■ **EXERCISE INSTRUCTIONS**
Restate exactly the lines of the entries below, beginning with the first and ending with the line that holds "chaud et l’air". Pictures are not copied.

[Stored dataset items]
☆ ☆ ☆ ☆

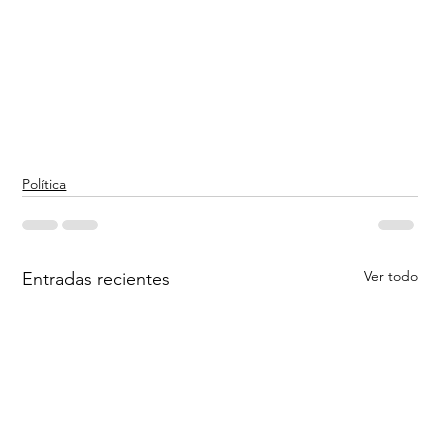
Política
Ver todo
Entradas recientes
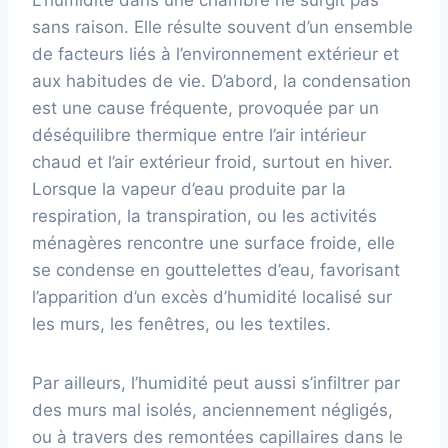
L’humidité dans une chambre ne surgit pas
sans raison. Elle résulte souvent d’un ensemble
de facteurs liés à l’environnement extérieur et
aux habitudes de vie. D’abord, la condensation
est une cause fréquente, provoquée par un
déséquilibre thermique entre l’air intérieur
chaud et l’air extérieur froid, surtout en hiver.
Lorsque la vapeur d’eau produite par la
respiration, la transpiration, ou les activités
ménagères rencontre une surface froide, elle
se condense en gouttelettes d’eau, favorisant
l’apparition d’un excès d’humidité localisé sur
les murs, les fenêtres, ou les textiles.
Par ailleurs, l’humidité peut aussi s’infiltrer par
des murs mal isolés, anciennement négligés,
ou à travers des remontées capillaires dans le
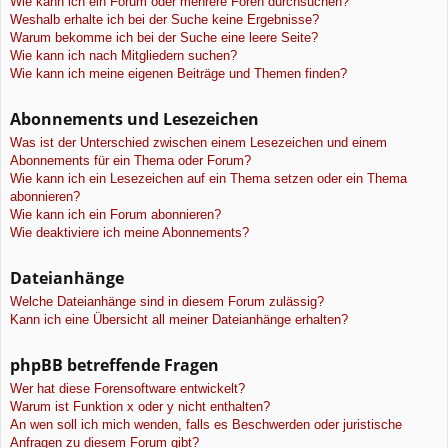
Wie kann ich ein Forum oder mehrere Foren durchsuchen?
Weshalb erhalte ich bei der Suche keine Ergebnisse?
Warum bekomme ich bei der Suche eine leere Seite?
Wie kann ich nach Mitgliedern suchen?
Wie kann ich meine eigenen Beiträge und Themen finden?
Abonnements und Lesezeichen
Was ist der Unterschied zwischen einem Lesezeichen und einem
Abonnements für ein Thema oder Forum?
Wie kann ich ein Lesezeichen auf ein Thema setzen oder ein Thema
abonnieren?
Wie kann ich ein Forum abonnieren?
Wie deaktiviere ich meine Abonnements?
Dateianhänge
Welche Dateianhänge sind in diesem Forum zulässig?
Kann ich eine Übersicht all meiner Dateianhänge erhalten?
phpBB betreffende Fragen
Wer hat diese Forensoftware entwickelt?
Warum ist Funktion x oder y nicht enthalten?
An wen soll ich mich wenden, falls es Beschwerden oder juristische
Anfragen zu diesem Forum gibt?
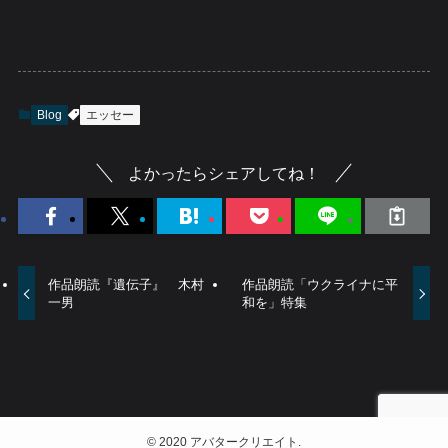
Blog
エッセー
よかったらシェアしてね！
作品朗読『遺伝子』 木村
作品朗読「ウクライナに平
一男
和を」特集
©
2020 アバタークリエイト.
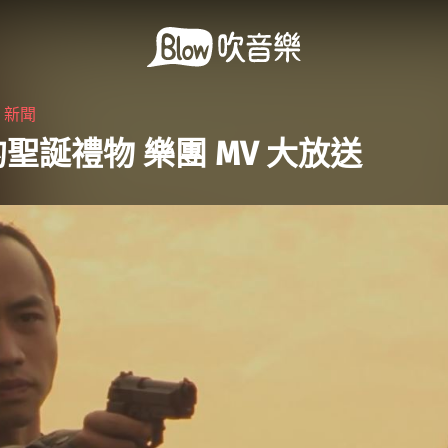
・
新聞
聖誕禮物 樂團 MV 大放送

☆ ☆ ☆ ☆

■ **RESULT OF THIS EXERCISE**
Política
Ver todo
Entradas recientes
L’humidité dans une chambre ne surgit pas
sans raison. Elle résulte souvent d’un ensemble
de facteurs liés à l’environnement extérieur et
aux habitudes de vie. D’abord, la condensation
est une cause fréquente, provoquée par un
déséquilibre thermique entre l’air intérieur
chaud et l’air extérieur froid, surtout en hiver.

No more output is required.